RECORD SET:
━━━
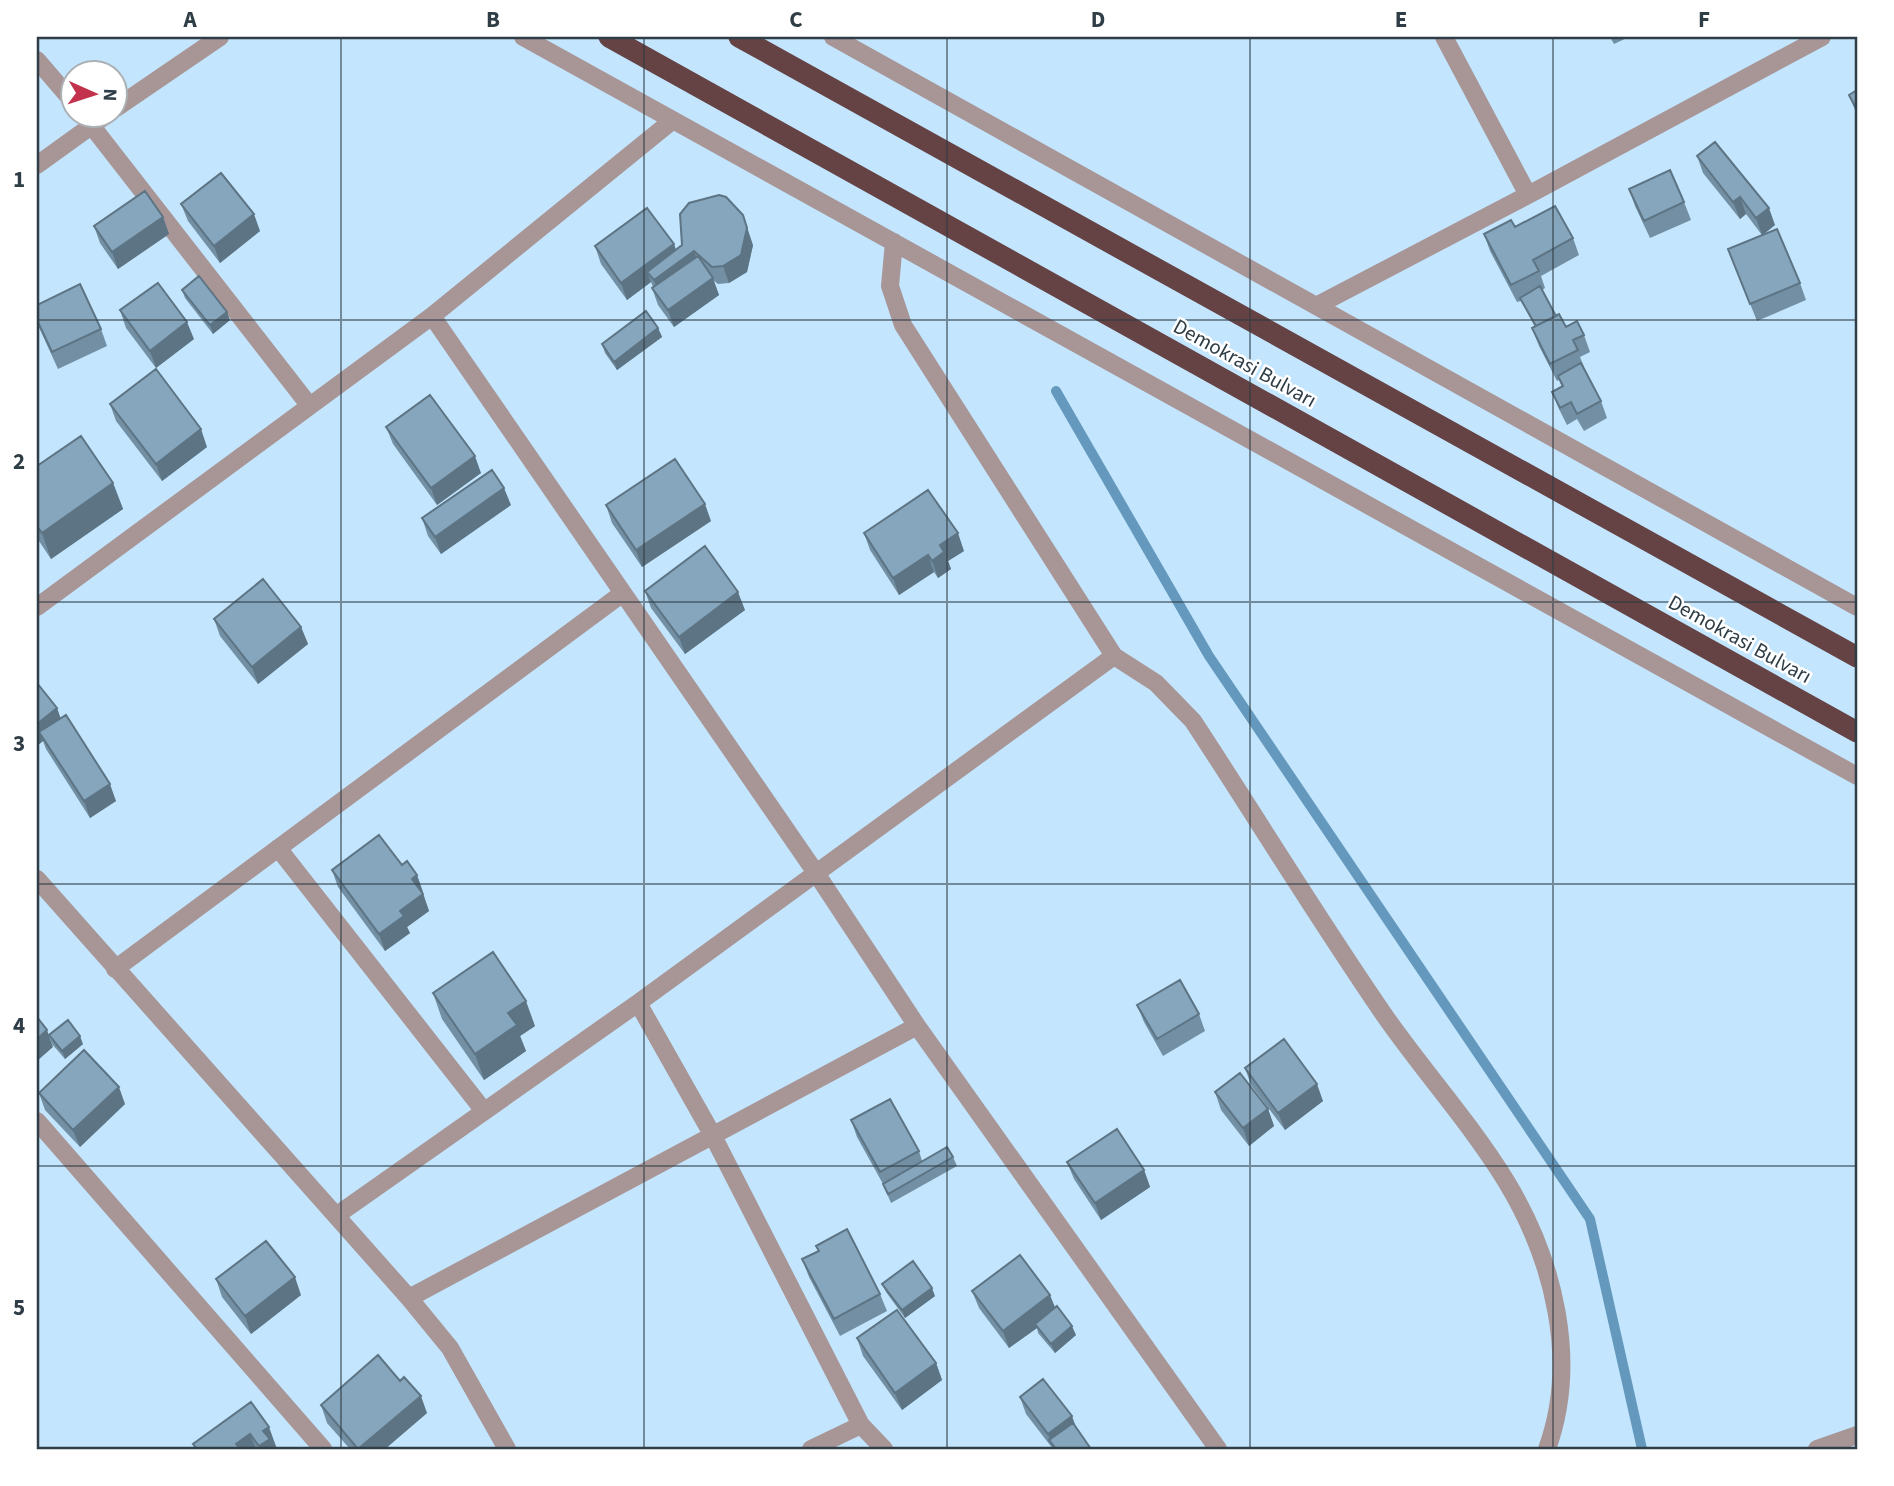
<svg xmlns="http://www.w3.org/2000/svg" width="1894" height="1486" font-family="'Source Sans 3',sans-serif">
<style>
.lines{fill:none;stroke-linecap:round;stroke-linejoin:round}
.stream{stroke:#6498bc;stroke-width:10}
.minor{stroke:#a89596;stroke-width:18}
.highway{stroke:#654244;stroke-width:21}
.wall{fill:#728fa3}
.shaded-wall{fill:#5d7484}
.building{fill:#85a6bd;stroke:#5d7484;stroke-width:2}
.grid{fill:none;stroke:#2f3d46;stroke-width:2;stroke-opacity:0.55}
.labels{text-anchor:middle;dominant-baseline:central;stroke-width:5;stroke-linejoin:round;paint-order:stroke}
.street-label{font-size:21px;fill:#2f3d46;stroke:#fff}
.neatline{fill:none;stroke:#2f3d46;stroke-width:2.5}
.grid-label{font-size:23px;text-anchor:middle;font-weight:bold;fill:#2f3d46}
</style>
<rect width="100%" height="100%" fill="#c3e6fe"/>
<g class="lines">
<path class="stream" d="M1056,391L1209,656L1590,1219L1642,1449"/>
<path class="minor" d="M523,37L1857,776
M833,37L1857,607
M1444,37L1528,195L1822,37
M37,60L74,103
M116,108L220,37
M84,116L309,405
M37,165L105,116
M894,242L890,286L903,325L1114,656L1156,683L1193,721C1258,820 1320,922 1387,1019C1425,1073 1471,1124 1506,1181C1554,1260 1579,1361 1547,1449
M1316,306L1528,195
M432,316L816,873L917,1026L1218,1449
M37,607L432,316L673,120
M278,848L484,1111
M37,879L409,1298L450,1348L507,1449
M115,969L623,593
M638,1003L712,1134L861,1425L884,1449
M37,1121L323,1449
M337,1215L638,1003L1114,656
M409,1298L917,1026
M811,1449L861,1425
M1817,1449L1857,1435"/>
<path class="highway" d="M609,37L1857,732
M739,37L1857,657"/>
</g>
<path class="wall" d="M1610,37H1629L1614,44Z
M1857,90V115L1849,95Z
M1697,156L1775,225L1763,235L1800,283L1806,300L1757,321L1728,249L1762,235L1746,214L1740,219L1703,173Z
M1629,189L1684,202L1691,220L1650,238L1635,206Z
M181,204L260,231L220,263L188,221Z
M163,217L169,234L118,269L100,243L94,226Z
M1515,227L1573,238L1579,255L1541,276L1545,288L1542,290L1556,316L1566,327L1584,335L1590,352L1580,357L1584,367H1583L1601,401L1607,418L1584,431L1577,419L1567,425L1559,409L1552,392L1562,387L1559,380L1557,381L1539,346L1532,328L1535,327L1521,301L1517,302L1490,251L1484,234Z
M682,245H753L747,272L729,283L718,284L713,280L719,295L674,327L658,305L652,288L653,287L651,282L627,300L601,264L595,246L676,250Z
M182,290L230,320L213,334L185,298Z
M37,305L101,329L107,346L58,369L37,323Z
M120,310L194,339L156,368L126,328Z
M658,328L662,337L617,370L605,353L602,344Z
M110,404L207,447L162,481L116,421Z
M386,427L481,473L437,505L393,444Z
M37,466L113,483L123,509L51,559L37,538Z
M511,505L441,554L428,536L422,518Z
M606,505L711,521L642,567L612,523Z
M864,533L964,551L948,561L951,569L938,578L934,572L899,595L870,550Z
M645,591L745,610L685,654L651,608Z
M214,619L301,627L308,644L258,684L220,636Z
M37,683L57,708L60,718L116,801L90,818L46,749L43,741L37,746Z
M402,865L417,875L429,911L407,927L410,933L385,951L338,887L332,870Z
M433,993L535,1026L520,1036L526,1051L484,1080L442,1019Z
M1137,1005L1199,1014L1205,1031L1163,1056L1144,1022Z
M49,1035L83,1044L65,1059L52,1044Z
M1245,1068L1323,1101L1285,1130L1251,1085Z
M1215,1092L1268,1109L1274,1126L1249,1146L1221,1110Z
M39,1093L125,1104L80,1147L45,1110Z
M851,1120L919,1151L922,1161L953,1157L957,1166L891,1203L883,1184L857,1137Z
M1067,1162L1144,1170L1150,1187L1101,1220L1074,1179Z
M816,1246L880,1294L887,1311L840,1336L809,1277L802,1259L818,1251Z
M216,1279L301,1295L251,1334L222,1297Z
M882,1284L935,1296L905,1318L886,1292Z
M972,1291L1055,1308L1076,1335L1055,1353L1038,1333L1037,1328L1009,1348L979,1308Z
M857,1338L936,1363L942,1380L902,1410L863,1356Z
M1020,1397L1076,1429L1091,1449H1053L1026,1414Z
M251,1402L277,1449H195L193,1444Z
M321,1405L427,1413L385,1449H350L327,1423Z"/>
<path class="shaded-wall" d="M1740,197L1746,214L1740,219L1733,202Z
M1769,208L1775,225L1762,235L1756,218Z
M254,214L260,231L220,263L214,246Z
M743,215L753,245L747,272L729,283L723,266Z
M163,217L169,234L118,269L112,252Z
M674,244L680,261L694,251L700,268L660,297L654,280L647,272L651,282L627,300L621,283Z
M713,278L719,295L674,327L668,310Z
M227,312L230,320L213,334L210,325Z
M187,322L194,339L156,368L150,351Z
M658,328L662,337L617,370L614,362Z
M201,429L207,447L162,481L156,464Z
M475,456L481,473L437,505L431,488Z
M113,483L123,509L51,559L42,533Z
M504,488L511,505L441,554L435,537Z
M705,504L711,521L642,567L636,550Z
M958,533L964,551L948,561L951,569L938,578L932,561L940,545Z
M928,555L934,572L899,595L893,578Z
M738,592L745,610L685,654L679,637Z
M301,627L308,644L258,684L252,667Z
M57,708L63,725L39,732L43,741L37,746V724Z
M110,784L116,801L90,818L84,801Z
M417,875L423,892L418,896L412,879Z
M423,894L429,911L407,927L410,933L385,951L379,934L400,911Z
M526,1001L535,1026L520,1036L526,1051L484,1080L475,1054L508,1013Z
M47,1030L53,1047L37,1061V1039Z
M80,1036L83,1044L65,1059L62,1051Z
M1317,1084L1323,1101L1285,1130L1278,1113Z
M119,1087L125,1104L80,1147L73,1130Z
M1268,1109L1274,1126L1249,1146L1243,1128Z
M1144,1170L1150,1187L1101,1220L1095,1203Z
M295,1277L301,1295L251,1334L245,1316Z
M932,1288L935,1296L905,1318L902,1310Z
M1050,1295L1057,1312L1035,1324L1037,1328L1009,1348L1003,1331Z
M1072,1326L1076,1335L1055,1353L1051,1344Z
M936,1363L942,1380L902,1410L895,1393Z
M421,1396L427,1413L385,1449H359Z
M1072,1416L1078,1433L1051,1443L1048,1434Z
M269,1427L277,1449H260L259,1446L263,1431Z
M250,1434L256,1449H238L236,1444Z"/>
<path class="building" d="M1857,90V110L1849,95Z
M1715,142L1769,208L1756,218L1740,197L1733,202L1697,156Z
M1670,170L1684,202L1644,221L1629,189Z
M221,173L254,214L214,246L181,204Z
M145,191L163,217L112,252L94,226Z
M719,195L726,197L743,215L747,228L741,255L723,266L712,267L694,251L654,280L647,272L682,245L680,214L689,203Z
M1555,206L1573,238L1533,260L1539,271L1511,285L1484,234L1511,220L1515,227Z
M647,208L674,244L621,283L595,246Z
M1777,229L1800,283L1750,304L1728,249Z
M698,256L713,278L668,310L652,288Z
M199,276L227,312L210,325L182,290Z
M158,283L187,322L150,351L120,310Z
M80,284L101,329L52,352L37,320V305Z
M1540,286L1556,316L1536,326L1520,298Z
M646,311L658,328L614,362L602,344Z
M1559,314L1566,327L1577,321L1584,335L1573,340L1578,350L1550,364L1532,328Z
M1581,363L1601,401L1577,414L1571,402L1560,408L1552,392L1563,386L1558,376Z
M156,369L201,429L156,464L110,404Z
M430,395L475,456L431,488L386,427Z
M81,436L113,483L42,533L37,526V466Z
M675,459L705,504L636,550L606,505Z
M492,470L504,488L435,537L422,518Z
M928,490L958,533L940,545L944,552L932,561L928,555L893,578L864,533Z
M705,546L738,592L679,637L645,591Z
M263,579L301,627L252,667L214,619Z
M37,683L57,708L37,724Z
M66,715L110,784L84,801L39,732Z
M379,835L402,865L407,861L417,875L412,879L423,894L400,911L404,916L379,934L332,870Z
M493,952L526,1001L508,1013L517,1025L475,1054L433,993Z
M1180,980L1199,1014L1157,1039L1137,1005Z
M37,1017L47,1030L37,1039Z
M68,1020L80,1036L62,1051L49,1035Z
M1284,1039L1317,1084L1278,1113L1245,1068Z
M84,1050L119,1087L73,1130L39,1093Z
M1240,1073L1268,1109L1243,1128L1215,1092Z
M890,1099L919,1151L880,1172L851,1120Z
M1117,1129L1144,1170L1095,1203L1067,1162Z
M947,1147L953,1157L888,1194L883,1184Z
M847,1229L880,1294L834,1319L802,1259L819,1251L816,1246Z
M266,1241L295,1277L245,1316L216,1279Z
M1020,1255L1050,1295L1003,1331L972,1291Z
M913,1261L932,1288L902,1310L882,1284Z
M1057,1306L1072,1326L1051,1344L1035,1324Z
M897,1310L936,1363L895,1393L857,1338Z
M378,1355L400,1381L404,1377L421,1396L358,1449L321,1405Z
M1043,1379L1072,1416L1048,1434L1020,1397Z
M251,1402L269,1427L263,1431L270,1439L259,1446L250,1434L236,1444L240,1449H197L193,1444Z
M1073,1423L1091,1449H1056L1049,1440Z"/>
<path class="grid" d="M341,37V1449M644,37V1449M947,37V1449M1250,37V1449M1553,37V1449M37,320H1857M37,602H1857M37,884H1857M37,1166H1857"/>
<g class="labels">
<g class="street-label">
<text transform="translate(1245 363) rotate(29)">Demokrasi Bulvarı</text>
<text transform="translate(1740 639) rotate(29)">Demokrasi Bulvarı</text>
</g>
</g>
<rect width="1894" height="1486" fill="none" stroke="#ffffff" stroke-width="77"/>
<g transform="translate(94 94) rotate(93)"><circle r="33" fill="#ffffff" stroke="#acb1b5" stroke-width="2"/>
<path d="M0-5L12 26L0 18L-12 26Z" fill="#c2324d"/>
<text y="-10" font-size="19" font-weight="bold" text-anchor="middle" fill="#2f3d46">N</text>
</g>
<rect x="38" y="38" width="1818" height="1410" class="neatline"/>
<g class="grid-label">
<text x="190" y="27">A</text>
<text x="493" y="27">B</text>
<text x="796" y="27">C</text>
<text x="1098" y="27">D</text>
<text x="1401" y="27">E</text>
<text x="1704" y="27">F</text>
<text x="19" y="187">1</text>
<text x="19" y="469">2</text>
<text x="19" y="751">3</text>
<text x="19" y="1033">4</text>
<text x="19" y="1315">5</text>
</g>
</svg>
━━━
TASK REQUIREMENTS: Could you restate word for word the lines above, from the one that contains "M890,1099L919,1151L880,1172L851,1120Z" through the one that contains "M1020,1255L1050,1295L1003,1331L972,1291Z", and no others?

THE COMPLETED TASK:
M890,1099L919,1151L880,1172L851,1120Z
M1117,1129L1144,1170L1095,1203L1067,1162Z
M947,1147L953,1157L888,1194L883,1184Z
M847,1229L880,1294L834,1319L802,1259L819,1251L816,1246Z
M266,1241L295,1277L245,1316L216,1279Z
M1020,1255L1050,1295L1003,1331L972,1291Z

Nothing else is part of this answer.